(Chart interpretation exercises)
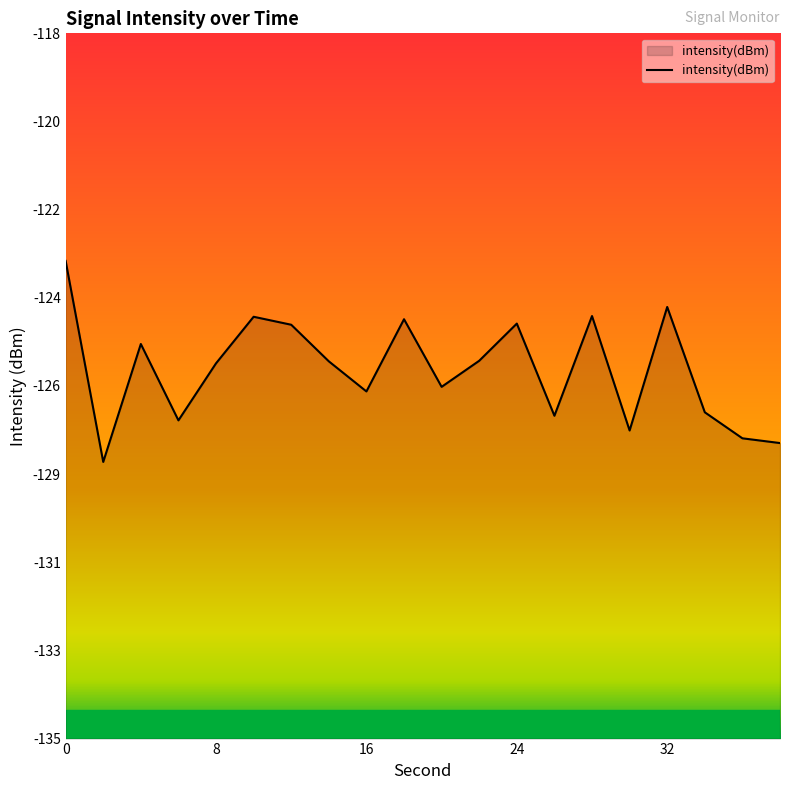

How many points are higher than both their immediate neighbors (excluding endpoints)?

6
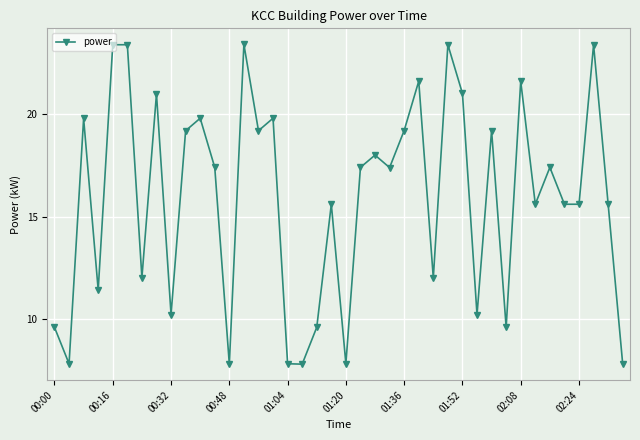

What is the sum of all values?

635.4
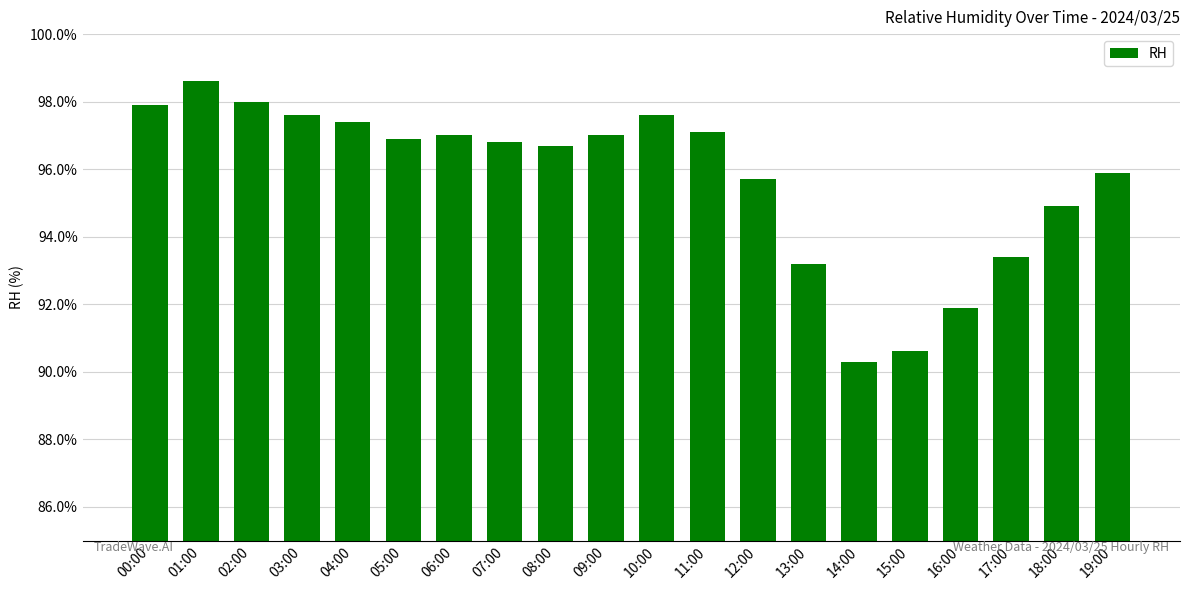

At which label is the value closest to 94?

17:00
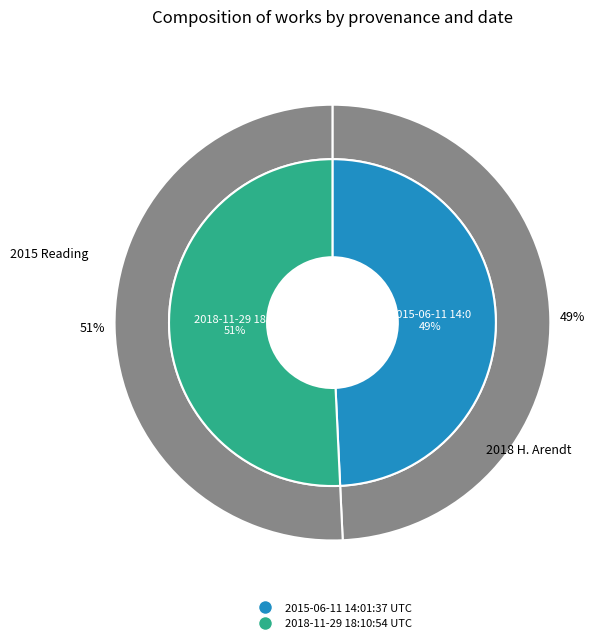

Combined, what portion of the pie is 2018-11-29 18:10:54 UTC and 2015-06-11 14:01:37 UTC?

100.0%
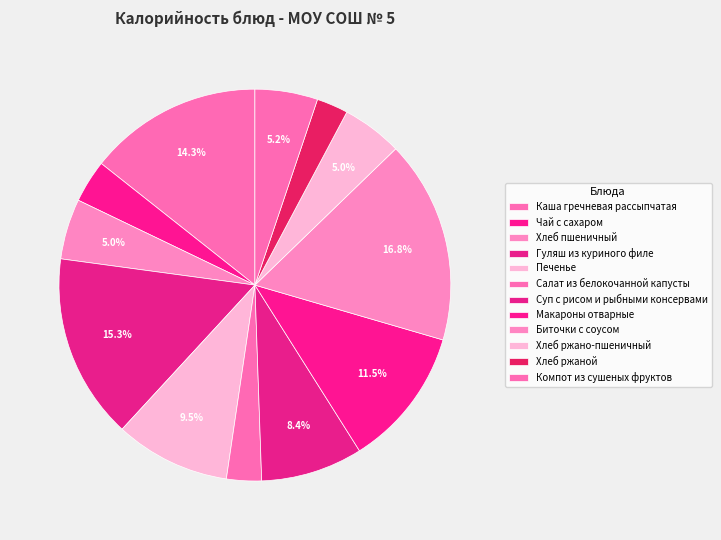

To the nearest percent, what is the difference between the largest and smallest slice percentages?

14%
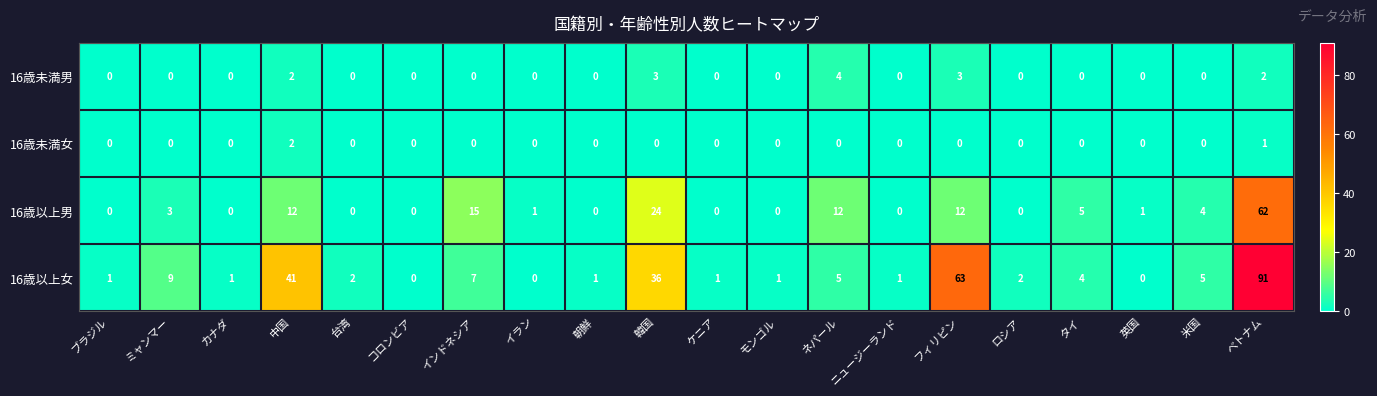

What is the maximum value for 16歳未満男?

4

▸ **Problem details**
Copy out every line of the material above word for word, omitting the pictures.

▸ **Answer space**
How many points are higher than both their immediate neighbors (excluding endpoints)?

6

What is the sum of all values?

635.4

At which label is the value closest to 94?

17:00

Combined, what portion of the pie is 2018-11-29 18:10:54 UTC and 2015-06-11 14:01:37 UTC?

100.0%

To the nearest percent, what is the difference between the largest and smallest slice percentages?

14%

What is the maximum value for 16歳未満男?

4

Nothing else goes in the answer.